### TEXTO PARA ANALIZAR:

El Racing Club Portuense llega a la jornada 14 convertido en un equipo que parece navegar con viento propio. Ocho victorias consecutivas han elevado a los rojiblancos hasta la segunda plaza, un territorio donde cada paso pesa más y cada partido se ilumina con un brillo especial. La visita al C.D. Egabrense aparece como un nuevo examen, de esos que revelan fibra competitiva y consolidan aspiraciones.
El rival, lejos de ser un invitado secundario, presume de un empate de mérito en Montilla, un escenario donde pocos regresan indemnes. Ese 0 a 0 les dio impulso anímico y confirma lo que refleja la tabla: se trata de un conjunto correoso, con estructura, que ocupa posiciones de mitad alta y acostumbra a vender cara cada disputa. En su campo, además, el Egabrense suele convertirse en un adversario incómodo, de esos que obligan a trabajar cada metro y cada posesión.
El Racing, por su parte, ha preparado el duelo con la meticulosidad de quien sabe que el éxito se cocina en los detalles. La semana quedó estructurada en dos días de descanso para recuperar energías y tres sesiones de entrenamiento consecutivas en el José del Cuvillo, donde se ajustaron ritmos, se afinó la presión y se cuidaron las piezas clave de un once que lleva semanas funcionando como una maquinaria bien afinada. En esta ocasión, el equipo afrontará el encuentro con la baja de Jacobo Cornejo, sancionado con un partido por acumulación de amonestaciones, un contratiempo que obligará a ajustar piezas pero que no altera la convicción del grupo. El sábado quedó reservado para recuperar sensaciones antes del viaje a Cabra, un gesto que evidencia la variedad de pulsos que maneja el cuerpo técnico.
La cita del domingo no solo pone en juego tres puntos, sino la posibilidad de prolongar una racha que ya forma parte del relato de la temporada. Alcanzar la novena victoria consecutiva sería un hito que hablaría tanto de talento como de convicción, una mezcla que el equipo lleva semanas exhibiendo con serenidad y hambre al mismo tiempo.
En un momento así, la afición vuelve a ser ese motor que empuja desde dentro. Su presencia, ya sea en la grada rival o siguiendo el encuentro desde la distancia, añade una corriente emocional que ha acompañado al equipo durante todo este tramo victorioso. Cada aliento, cada gesto y cada viaje suma en un proyecto que está creciendo partido a partido.
El Racing viaja con ambición, con la tabla en una mano y la ilusión en la otra. El Egabrense espera con su solidez habitual. Y el domingo, en Cabra, se escribirá un nuevo capítulo de una temporada que ya está dejando su propio eco.

### INFORMACIÓN PROPORCIONADA:
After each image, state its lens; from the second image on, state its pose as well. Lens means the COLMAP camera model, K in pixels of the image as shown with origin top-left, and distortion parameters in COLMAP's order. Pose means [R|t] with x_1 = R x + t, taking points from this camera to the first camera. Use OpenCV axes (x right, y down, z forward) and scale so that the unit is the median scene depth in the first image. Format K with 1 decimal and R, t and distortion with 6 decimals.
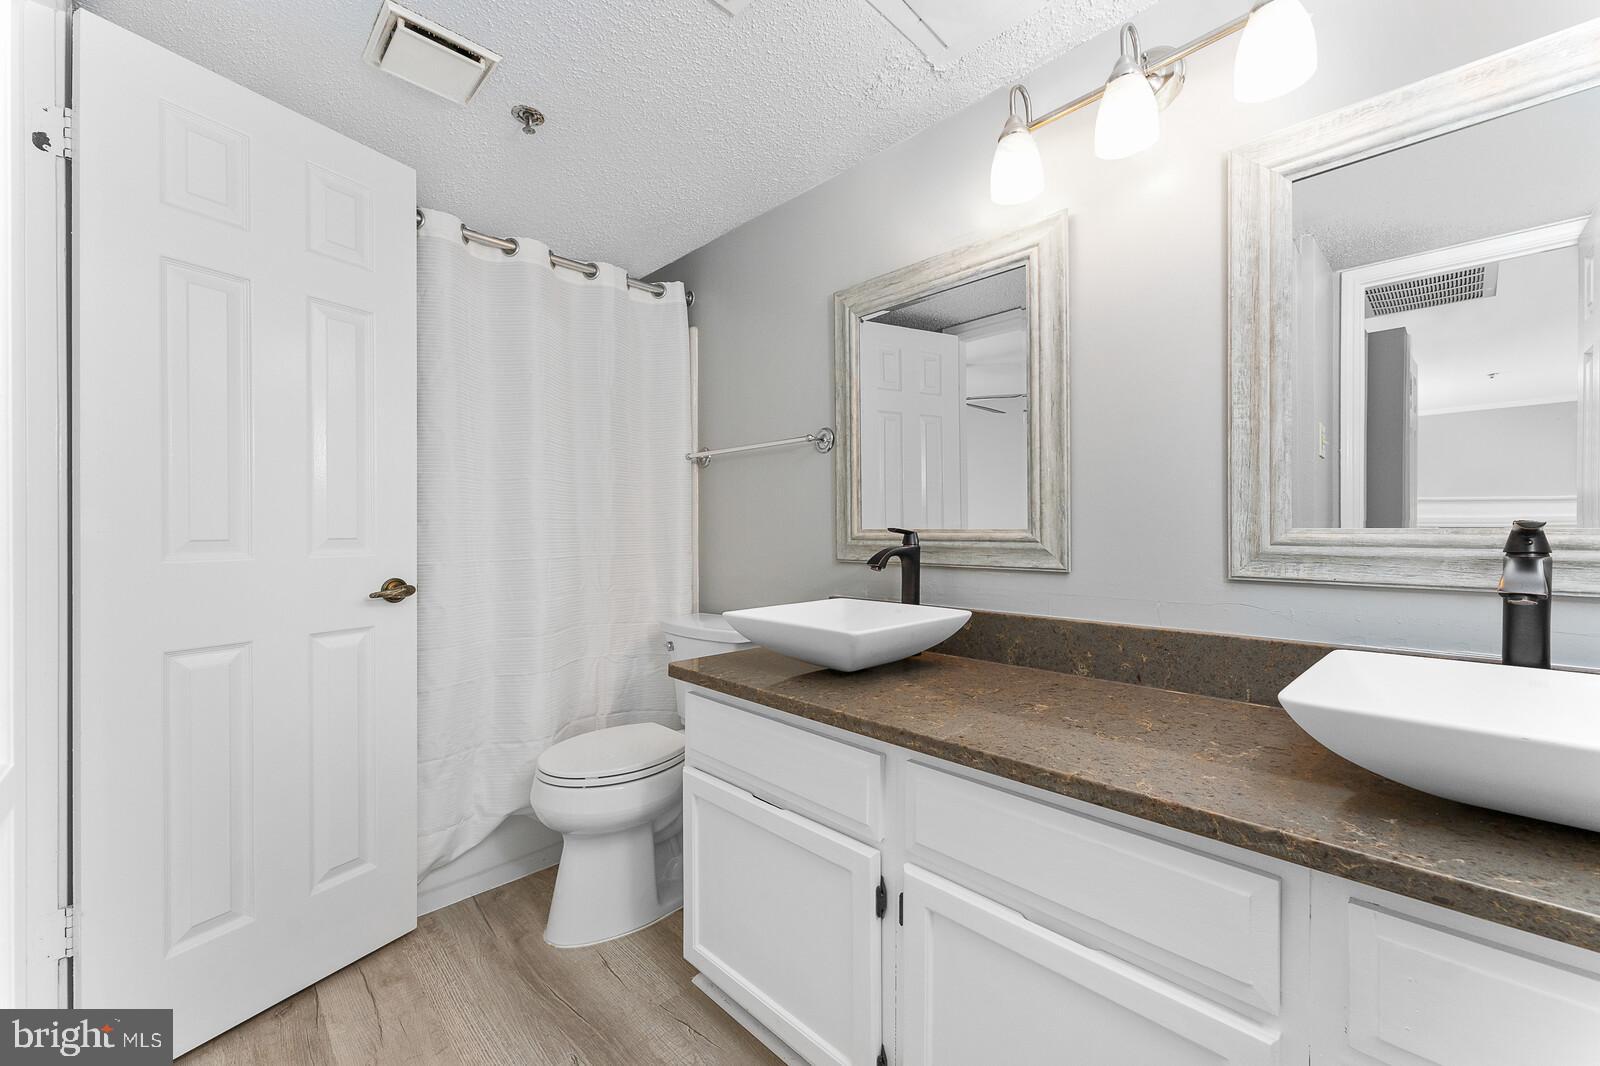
lens RADIAL K [[648.2, 0, 798.4], [0, 648.2, 530.4], [0, 0, 1]] dist [0.001244, 0.000066]
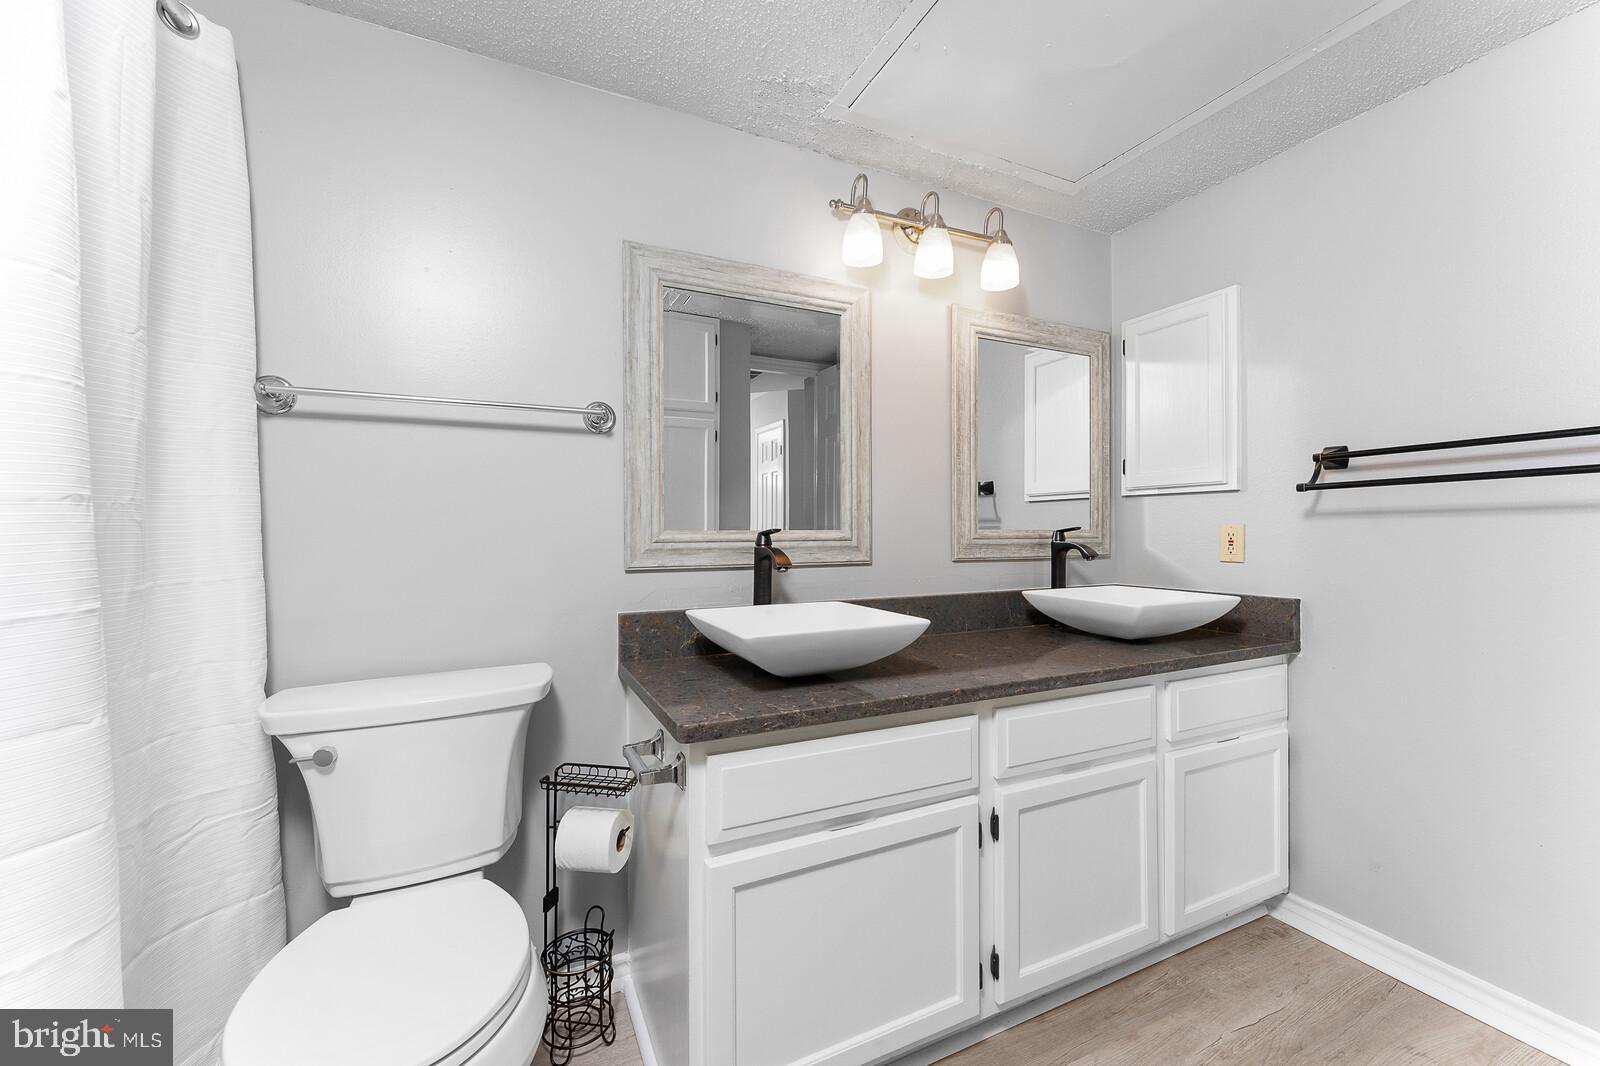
lens RADIAL K [[648.2, 0, 801.0], [0, 648.2, 534.9], [0, 0, 1]] dist [0.001244, 0.000066]
pose [[0.305850, -0.004599, 0.952069, -0.838300], [0.002409, 0.999989, 0.004057, 0.001636], [-0.952077, 0.001053, 0.305858, 0.693732]]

### INSTRUCCIONES DE TRABAJO:
(a) Copia el fragmento del texto sobre el Racing Club Portuense que va de "El Racing viaja" a "su propio eco.", y sustituye "Cabra" por "Lucena".
(b) Indica si cada una de estas afirmaciones coincide con el texto sobre el Racing Club Portuense, respondiendo sí o no y citando las palabras del texto que lo deciden: (i) el Racing ha encadenado ocho victorias consecutivas; (ii) Jacobo Cornejo se perderá el partido por una lesión; (iii) el Egabrense perdió en Montilla.

### RESULTADOS EN ORDEN:
(a)
El Racing viaja con ambición, con la tabla en una mano y la ilusión en la otra. El Egabrense espera con su solidez habitual. Y el domingo, en Lucena, se escribirá un nuevo capítulo de una temporada que ya está dejando su propio eco.

(b)
(i) Sí: "Ocho victorias consecutivas han elevado a los rojiblancos hasta la segunda plaza".
(ii) No: "sancionado con un partido por acumulación de amonestaciones".
(iii) No: "presume de un empate de mérito en Montilla".